▶ **Work to complete**:
Restate word for word the lines beginning with the one that contains "X34432Y46231D02*" and ending at the bottom of the records below, both included.

++++++

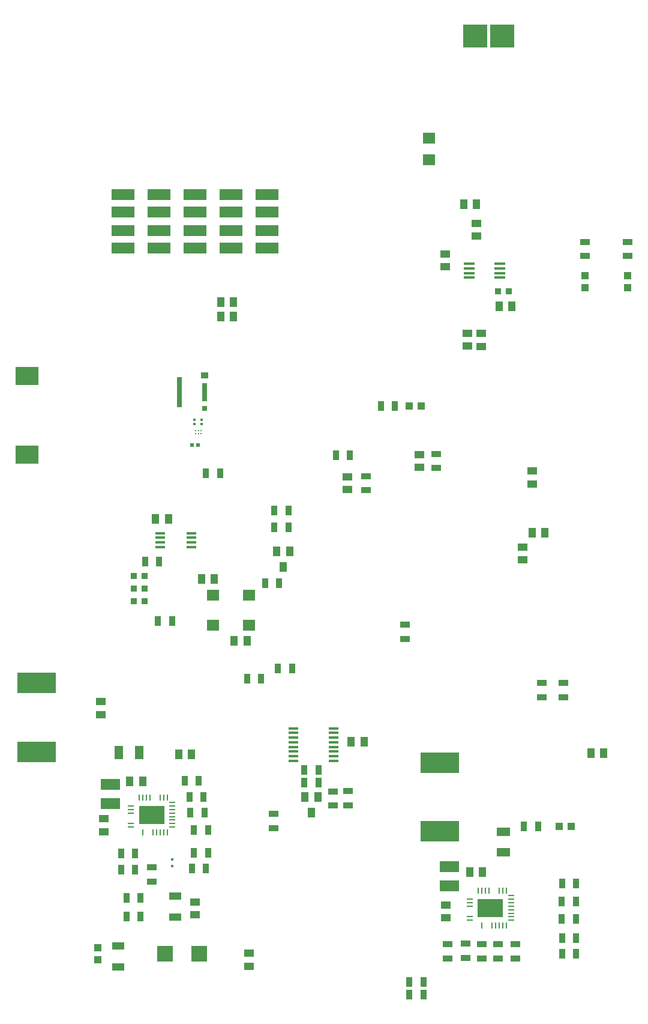
<source format=gtp>
G04*
G04 #@! TF.GenerationSoftware,Altium Limited,Altium Designer,21.0.9 (235)*
G04*
G04 Layer_Color=8421504*
%FSLAX24Y24*%
%MOIN*%
G70*
G04*
G04 #@! TF.SameCoordinates,2D4ACE21-508C-4F28-9509-530EA4604CDE*
G04*
G04*
G04 #@! TF.FilePolarity,Positive*
G04*
G01*
G75*
%ADD27R,0.0559X0.0425*%
%ADD28R,0.0425X0.0559*%
%ADD29R,0.0709X0.0591*%
%ADD30R,0.1346X0.1299*%
%ADD31R,0.0559X0.0362*%
%ADD32R,0.1264X0.0602*%
%ADD33R,0.0543X0.0409*%
%ADD34R,0.0157X0.0118*%
%ADD35R,0.0551X0.0354*%
%ADD36R,0.0362X0.0559*%
%ADD37R,0.0580X0.0140*%
%ADD38R,0.0350X0.0559*%
%ADD39R,0.0697X0.0413*%
%ADD40R,0.0550X0.0170*%
%ADD41C,0.0098*%
%ADD42R,0.0157X0.0150*%
%ADD43R,0.0579X0.0437*%
%ADD44R,0.1260X0.1024*%
%ADD45R,0.0394X0.0433*%
%ADD46R,0.2126X0.1142*%
%ADD47R,0.0213X0.0236*%
%ADD48R,0.0252X0.1654*%
%ADD49R,0.0252X0.1035*%
%ADD50R,0.0311X0.0252*%
%ADD51R,0.0390X0.0331*%
%ADD52R,0.0559X0.0350*%
%ADD53R,0.0433X0.0579*%
%ADD54R,0.0362X0.0382*%
%ADD55R,0.0590X0.0170*%
%ADD56R,0.0579X0.0433*%
%ADD57R,0.0433X0.0394*%
%ADD58R,0.0394X0.0551*%
%ADD59R,0.0717X0.0476*%
%ADD60R,0.1420X0.1020*%
%ADD61R,0.0100X0.0320*%
%ADD62R,0.0320X0.0100*%
%ADD63R,0.1106X0.0630*%
%ADD64R,0.0850X0.0890*%
%ADD65R,0.0476X0.0717*%
%ADD66R,0.0709X0.0630*%
%ADD67R,0.0417X0.0543*%
G36*
X14929Y50929D02*
X15561D01*
Y51361D01*
X14929D01*
Y50929D01*
D01*
D02*
G37*
G36*
Y51439D02*
X15561D01*
Y51871D01*
X14929D01*
Y51439D01*
D01*
D02*
G37*
G36*
X15639Y50929D02*
X16271D01*
Y51361D01*
X15639D01*
Y50929D01*
D01*
D02*
G37*
G36*
Y51439D02*
X16271D01*
Y51871D01*
X15639D01*
Y51439D01*
D01*
D02*
G37*
G36*
X33762Y45761D02*
X34393D01*
Y46192D01*
X33762D01*
Y45761D01*
D01*
D02*
G37*
G36*
Y46271D02*
X34393D01*
Y46702D01*
X33762D01*
Y46271D01*
D01*
D02*
G37*
G36*
X34472Y45761D02*
X35103D01*
Y46192D01*
X34472D01*
Y45761D01*
D01*
D02*
G37*
G36*
Y46271D02*
X35103D01*
Y46702D01*
X34472D01*
Y46271D01*
D01*
D02*
G37*
D27*
X30470Y71392D02*
D03*
Y70688D02*
D03*
X26480Y70145D02*
D03*
Y69440D02*
D03*
X36200Y66250D02*
D03*
Y65545D02*
D03*
X36750Y70472D02*
D03*
Y69768D02*
D03*
X31900Y82512D02*
D03*
Y81808D02*
D03*
X33159Y78112D02*
D03*
Y77408D02*
D03*
X12780Y56968D02*
D03*
Y57672D02*
D03*
X12950Y50468D02*
D03*
Y51173D02*
D03*
X31950Y46379D02*
D03*
Y45675D02*
D03*
D28*
X36760Y67070D02*
D03*
X37465D02*
D03*
X17110Y54770D02*
D03*
X17815D02*
D03*
X18388Y64490D02*
D03*
X19092D02*
D03*
X40722Y54810D02*
D03*
X40018D02*
D03*
X20156Y79054D02*
D03*
X19451D02*
D03*
Y79842D02*
D03*
X20156D02*
D03*
X33992Y48230D02*
D03*
X33288D02*
D03*
X27402Y55450D02*
D03*
X26698D02*
D03*
X20198Y61050D02*
D03*
X20902D02*
D03*
X14398Y53250D02*
D03*
X15102D02*
D03*
D29*
X31020Y88941D02*
D03*
Y87760D02*
D03*
D30*
X35086Y94620D02*
D03*
X33594D02*
D03*
D31*
X26530Y52704D02*
D03*
Y51916D02*
D03*
X25680Y52694D02*
D03*
Y51906D02*
D03*
X37290Y57936D02*
D03*
Y58724D02*
D03*
X15630Y47686D02*
D03*
Y48474D02*
D03*
X29680Y61153D02*
D03*
Y61941D02*
D03*
X38480Y57936D02*
D03*
Y58724D02*
D03*
X35820Y43436D02*
D03*
Y44224D02*
D03*
X34860Y43436D02*
D03*
Y44224D02*
D03*
X33940D02*
D03*
Y43436D02*
D03*
X22390Y51454D02*
D03*
Y50666D02*
D03*
X32040Y43436D02*
D03*
Y44224D02*
D03*
X33064Y43455D02*
D03*
Y44242D02*
D03*
D32*
X18030Y84863D02*
D03*
Y85837D02*
D03*
X14030Y84863D02*
D03*
Y85837D02*
D03*
Y82863D02*
D03*
Y83837D02*
D03*
X22030Y84863D02*
D03*
Y85837D02*
D03*
X20030Y84863D02*
D03*
Y85837D02*
D03*
X16030D02*
D03*
Y84863D02*
D03*
X22030Y82863D02*
D03*
Y83837D02*
D03*
X20030Y82863D02*
D03*
Y83837D02*
D03*
X18030D02*
D03*
Y82863D02*
D03*
X16030Y83837D02*
D03*
Y82863D02*
D03*
D33*
X33920Y77390D02*
D03*
Y78130D02*
D03*
D34*
X16740Y48917D02*
D03*
Y48563D02*
D03*
D35*
X27500Y70174D02*
D03*
Y69426D02*
D03*
X31400Y70666D02*
D03*
Y71414D02*
D03*
D36*
X26624Y71350D02*
D03*
X25836D02*
D03*
X24874Y53880D02*
D03*
X24086D02*
D03*
X22625Y59521D02*
D03*
X23412D02*
D03*
X38405Y47589D02*
D03*
X39193D02*
D03*
X17440Y53280D02*
D03*
X18227D02*
D03*
X30700Y42120D02*
D03*
X29913D02*
D03*
Y41420D02*
D03*
X30700D02*
D03*
X19414Y70370D02*
D03*
X18626D02*
D03*
X22431Y67350D02*
D03*
X23219D02*
D03*
X22431Y68300D02*
D03*
X23219D02*
D03*
X21906Y64250D02*
D03*
X22694D02*
D03*
X37084Y50764D02*
D03*
X36296D02*
D03*
X39184Y46580D02*
D03*
X38396D02*
D03*
X24086Y53180D02*
D03*
X24874D02*
D03*
X13900Y49242D02*
D03*
X14687D02*
D03*
X14694Y48366D02*
D03*
X13906D02*
D03*
X14994Y45750D02*
D03*
X14206D02*
D03*
X14200Y46800D02*
D03*
X14987D02*
D03*
X18734Y49300D02*
D03*
X17946D02*
D03*
X18744Y50550D02*
D03*
X17956D02*
D03*
X39190Y43680D02*
D03*
X38403D02*
D03*
X39190Y44556D02*
D03*
X38403D02*
D03*
X39184Y45630D02*
D03*
X38396D02*
D03*
X16740Y62140D02*
D03*
X15953D02*
D03*
X18544Y51524D02*
D03*
X17756D02*
D03*
X18494Y52400D02*
D03*
X17706D02*
D03*
D37*
X23490Y55430D02*
D03*
Y55170D02*
D03*
Y54920D02*
D03*
Y54660D02*
D03*
Y54400D02*
D03*
X25710D02*
D03*
Y54660D02*
D03*
Y54920D02*
D03*
Y55170D02*
D03*
Y55430D02*
D03*
Y55680D02*
D03*
Y56200D02*
D03*
Y55940D02*
D03*
X23490Y55680D02*
D03*
Y55940D02*
D03*
Y56200D02*
D03*
D38*
X21680Y58960D02*
D03*
X20916D02*
D03*
X28348Y74090D02*
D03*
X29112D02*
D03*
X15238Y65450D02*
D03*
X16002D02*
D03*
X17859Y48424D02*
D03*
X18623D02*
D03*
D39*
X16920Y46885D02*
D03*
Y45715D02*
D03*
X13750Y44135D02*
D03*
Y42965D02*
D03*
D40*
X16090Y66516D02*
D03*
Y66260D02*
D03*
X17830D02*
D03*
Y67028D02*
D03*
X16090D02*
D03*
Y66772D02*
D03*
X17830Y66516D02*
D03*
Y66772D02*
D03*
D41*
X18366Y72559D02*
D03*
X18209Y72717D02*
D03*
X18051D02*
D03*
Y72559D02*
D03*
X18366Y72717D02*
D03*
X18209Y72559D02*
D03*
D42*
X17992Y73311D02*
D03*
Y73089D02*
D03*
X18386D02*
D03*
Y73311D02*
D03*
D43*
X18000Y46554D02*
D03*
Y45846D02*
D03*
X21000Y42996D02*
D03*
Y43704D02*
D03*
D44*
X8671Y75762D02*
D03*
Y71392D02*
D03*
D45*
X12600Y44035D02*
D03*
Y43365D02*
D03*
X42060Y80665D02*
D03*
Y81335D02*
D03*
X39674Y80665D02*
D03*
Y81335D02*
D03*
D46*
X9204Y58709D02*
D03*
Y54891D02*
D03*
X31600Y54300D02*
D03*
Y50481D02*
D03*
D47*
X17842Y71929D02*
D03*
X18182D02*
D03*
D48*
X17149Y74863D02*
D03*
D49*
X18566D02*
D03*
D50*
X18535Y73946D02*
D03*
D51*
Y75780D02*
D03*
D52*
X42060Y83182D02*
D03*
Y82418D02*
D03*
X39674Y83182D02*
D03*
Y82418D02*
D03*
D53*
X34902Y79610D02*
D03*
X35618D02*
D03*
X16540Y67831D02*
D03*
X15824D02*
D03*
D54*
X34845Y80470D02*
D03*
X35455D02*
D03*
X15230Y64660D02*
D03*
X14620D02*
D03*
Y63961D02*
D03*
X15230D02*
D03*
Y63263D02*
D03*
X14620D02*
D03*
D55*
X34960Y81980D02*
D03*
X33240D02*
D03*
Y81220D02*
D03*
X34960D02*
D03*
Y81470D02*
D03*
Y81730D02*
D03*
X33240D02*
D03*
Y81470D02*
D03*
D56*
X33650Y84230D02*
D03*
Y83514D02*
D03*
D57*
X30585Y74100D02*
D03*
X29915D02*
D03*
X38925Y50764D02*
D03*
X38255D02*
D03*
D58*
X23299Y66033D02*
D03*
X22925Y65167D02*
D03*
X22551Y66033D02*
D03*
X24484Y51534D02*
D03*
X24110Y52400D02*
D03*
X24858D02*
D03*
D59*
X35140Y50451D02*
D03*
Y49309D02*
D03*
D60*
X34432Y46231D02*
D03*
X15600Y51400D02*
D03*
D61*
X33743Y47196D02*
D03*
X33940D02*
D03*
X34137D02*
D03*
X34334D02*
D03*
X34925D02*
D03*
X35122Y45266D02*
D03*
X34925D02*
D03*
X33940D02*
D03*
X35122Y47196D02*
D03*
X35318Y45266D02*
D03*
Y47196D02*
D03*
X34531Y45266D02*
D03*
X34728D02*
D03*
X14911Y52365D02*
D03*
X15108D02*
D03*
X15305D02*
D03*
X15502D02*
D03*
X16092D02*
D03*
X16289D02*
D03*
X16486D02*
D03*
Y50435D02*
D03*
X16289D02*
D03*
X16092D02*
D03*
X15895D02*
D03*
X15698D02*
D03*
X15108D02*
D03*
D62*
X35592Y46921D02*
D03*
Y46724D02*
D03*
Y46527D02*
D03*
Y46330D02*
D03*
Y46133D02*
D03*
Y45936D02*
D03*
Y45542D02*
D03*
X33272Y46330D02*
D03*
Y46527D02*
D03*
Y46724D02*
D03*
Y45542D02*
D03*
Y45739D02*
D03*
X35592D02*
D03*
X14440Y50711D02*
D03*
Y50908D02*
D03*
Y51498D02*
D03*
Y51695D02*
D03*
Y51892D02*
D03*
X16760Y52089D02*
D03*
Y51892D02*
D03*
Y51695D02*
D03*
Y51498D02*
D03*
Y51301D02*
D03*
Y51105D02*
D03*
Y50908D02*
D03*
Y50711D02*
D03*
D63*
X13315Y53083D02*
D03*
Y52017D02*
D03*
X32147Y47467D02*
D03*
Y48533D02*
D03*
D64*
X16335Y43700D02*
D03*
X18265D02*
D03*
D65*
X14921Y54842D02*
D03*
X13779D02*
D03*
D66*
X19000Y63585D02*
D03*
X21000Y61931D02*
D03*
X19000D02*
D03*
X21000Y63585D02*
D03*
D67*
X33664Y85280D02*
D03*
X32936D02*
D03*
M02*

</source>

++++++

▶ **Task answer**:
X34432Y46231D02*
D03*
X15600Y51400D02*
D03*
D61*
X33743Y47196D02*
D03*
X33940D02*
D03*
X34137D02*
D03*
X34334D02*
D03*
X34925D02*
D03*
X35122Y45266D02*
D03*
X34925D02*
D03*
X33940D02*
D03*
X35122Y47196D02*
D03*
X35318Y45266D02*
D03*
Y47196D02*
D03*
X34531Y45266D02*
D03*
X34728D02*
D03*
X14911Y52365D02*
D03*
X15108D02*
D03*
X15305D02*
D03*
X15502D02*
D03*
X16092D02*
D03*
X16289D02*
D03*
X16486D02*
D03*
Y50435D02*
D03*
X16289D02*
D03*
X16092D02*
D03*
X15895D02*
D03*
X15698D02*
D03*
X15108D02*
D03*
D62*
X35592Y46921D02*
D03*
Y46724D02*
D03*
Y46527D02*
D03*
Y46330D02*
D03*
Y46133D02*
D03*
Y45936D02*
D03*
Y45542D02*
D03*
X33272Y46330D02*
D03*
Y46527D02*
D03*
Y46724D02*
D03*
Y45542D02*
D03*
Y45739D02*
D03*
X35592D02*
D03*
X14440Y50711D02*
D03*
Y50908D02*
D03*
Y51498D02*
D03*
Y51695D02*
D03*
Y51892D02*
D03*
X16760Y52089D02*
D03*
Y51892D02*
D03*
Y51695D02*
D03*
Y51498D02*
D03*
Y51301D02*
D03*
Y51105D02*
D03*
Y50908D02*
D03*
Y50711D02*
D03*
D63*
X13315Y53083D02*
D03*
Y52017D02*
D03*
X32147Y47467D02*
D03*
Y48533D02*
D03*
D64*
X16335Y43700D02*
D03*
X18265D02*
D03*
D65*
X14921Y54842D02*
D03*
X13779D02*
D03*
D66*
X19000Y63585D02*
D03*
X21000Y61931D02*
D03*
X19000D02*
D03*
X21000Y63585D02*
D03*
D67*
X33664Y85280D02*
D03*
X32936D02*
D03*
M02*

</source>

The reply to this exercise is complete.